5.KBR Museum, Brussels
Opened September 2020

This new museum for the Royal Library of Belgium, displays manu­scripts from the collection of the dukes of Burgundy. c100 of them are shown across two floors, alongside armour, prints, sculpture and paintings, with the appreciation and interpretation of manuscript illumination at the heart of the museum’s mission.

6.Yemisi Shyllon Museum of Art, Ibeju-Lekki
Opened October 2019

The first dedicated university art museum in Nigeria is named after Prince Yemisi Shyllon who has donated c1,000 works it – a founding collection that ranges from pre-colonial objects to modern and contemporary works by Ben Enwonwu, Nike Davies-Okundaye etc. Shyl­lon has also committed to funding the museum for at least 15 years.

Van Eyck: An Optical Revolution
Museum of Fine Arts, Ghent

by Thomas Marks, editor of Apollo

Van Eyck: An Optical Revolution
Museum of Fine Arts, Ghent

Ambition and intimacy are not the most natural of bedfellows. But the achievement of Van Eyck: An Optical Revolution was that its curators realised the grandest imaginable exhibition on its subject, in scope and scale, while allowing visitors a beguiling proximity to so many paintings by Jan van Eyck. Of 22 works ascribed to him, 13 were on display here; anchoring portraits and devotional works on loan from European and American collections were the eight restored outer panels of the Ghent Altarpiece, as well as the Adam and Eve from the upper register of its interior (the versos of the central outer panels).

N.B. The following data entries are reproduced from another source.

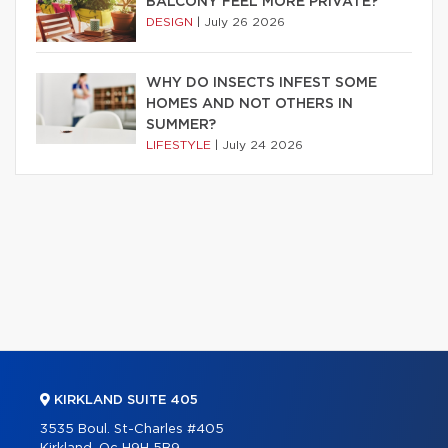
BALCONY FEEL MORE PRIVATE?
DESIGN
|
July 26 2026
WHY DO INSECTS INFEST SOME
HOMES AND NOT OTHERS IN
SUMMER?
LIFESTYLE
|
July 24 2026
KIRKLAND SUITE 405
3535 Boul. St-Charles #405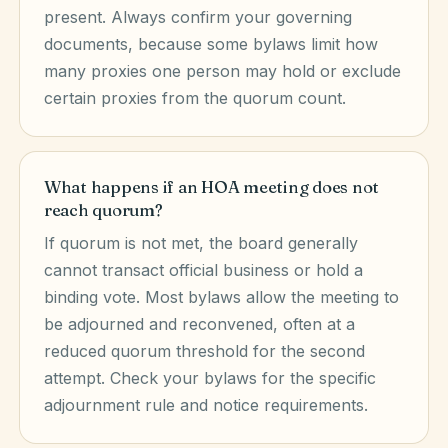
present. Always confirm your governing
documents, because some bylaws limit how
many proxies one person may hold or exclude
certain proxies from the quorum count.
What happens if an HOA meeting does not
reach quorum?
If quorum is not met, the board generally
cannot transact official business or hold a
binding vote. Most bylaws allow the meeting to
be adjourned and reconvened, often at a
reduced quorum threshold for the second
attempt. Check your bylaws for the specific
adjournment rule and notice requirements.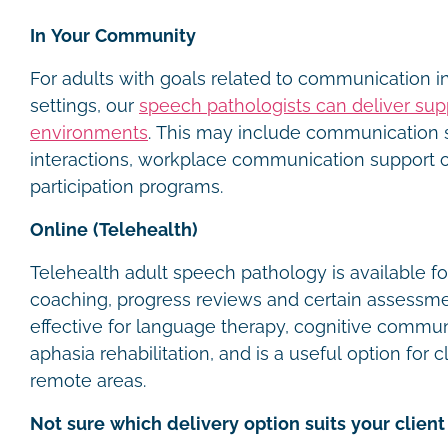
In Your Community
For adults with goals related to communication 
settings, our
speech pathologists can deliver sup
environments
. This may include communication s
interactions, workplace communication support
participation programs.
Online (Telehealth)
Telehealth adult speech pathology is available fo
coaching, progress reviews and certain assessments
effective for language therapy, cognitive commu
aphasia rehabilitation, and is a useful option for c
remote areas.
Not sure which delivery option suits your client 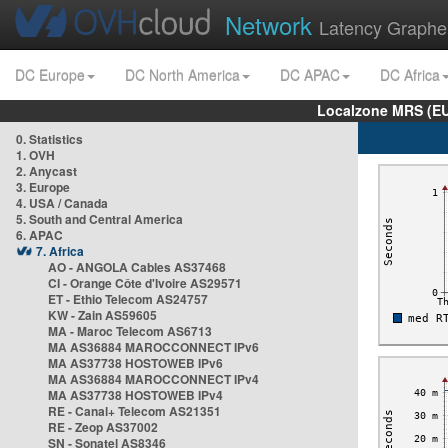
Network
Latency Graphe
DC Europe
DC North America
DC APAC
DC Africa
Localzone MRS (EU
0. Statistics
1. OVH
2. Anycast
3. Europe
4. USA / Canada
5. South and Central America
6. APAC
7. Africa
AO - ANGOLA Cables AS37468
CI - Orange Côte d'Ivoire AS29571
ET - Ethio Telecom AS24757
KW - Zain AS59605
MA - Maroc Telecom AS6713
MA AS36884 MAROCCONNECT IPv6
MA AS37738 HOSTOWEB IPv6
MA AS36884 MAROCCONNECT IPv4
MA AS37738 HOSTOWEB IPv4
RE - Canal+ Telecom AS21351
RE - Zeop AS37002
SN - Sonatel AS8346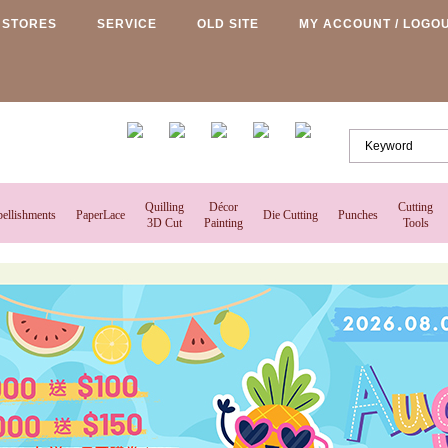
STORES
SERVICE
OLD SITE
MY ACCOUNT / LOGO
Quilling
Décor
Cutting
ellishments
PaperLace
Die Cutting
Punches
3D Cut
Painting
Tools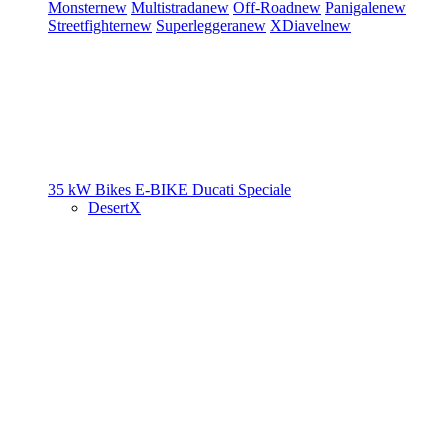
Monster
new
Multistrada
new
Off-Road
new
Panigale
new
Streetfighter
new
Superleggera
new
XDiavel
new
35 kW Bikes
E-BIKE
Ducati Speciale
DesertX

Through 13 galleries, the exhibition provided what Apollo’s reviewer described as near perfect conditions for close looking. In splitting up the panels from St Bavo’s Cathedral, and displaying them at eye level, it gave visitors the chance to scrutinise Van Eyck’s sur­fac­es, his feeling for light and his mastery of de­tail, and to revel in the honest humanity of his vision. While the dis­play con­textualised Van Eyck with contemporaneous objects and Italian paint­ings, it mis­sed no trick in creating moments of intense drama in the juxtaposit­ion of his works: the two versions of St Francis Receiving the Stig­mata shown side by side; The Annunciat­ion from Washington, with its jazzy archangel, in the same room as the cor­responding pan­els from the Ghent Altarpiece; and, in the penultimate gallery, five of Van Eyck’s portraits with the panels depicting the altarpiece’s donors.

Beyond that drama was a sense of integrity, of an exhibition in the right place at the right time. Since 2012, the MSK Ghent has hosted the restoration of the Ghent Altarpiece. In parallel with that proj­ect, the Closer to Van Eyck website has gathered and made publicly available high-resolution images, including those using scientific imaging techniques, of most of the artist’s works. In this context, Van Eyck: An Optical Revolution felt like the dividend of local and international collaboration: several loaned paintings had been newly conserved for the exhibition; its robust catalogue contains 19 essays by leading Van Eyck scholars.

130,000 people could visit the exhibition before it closed due to the pandemic, halfway through its scheduled run in mid March. For many of them, the memory of it will have provided much consol­at­ion in the months that followed.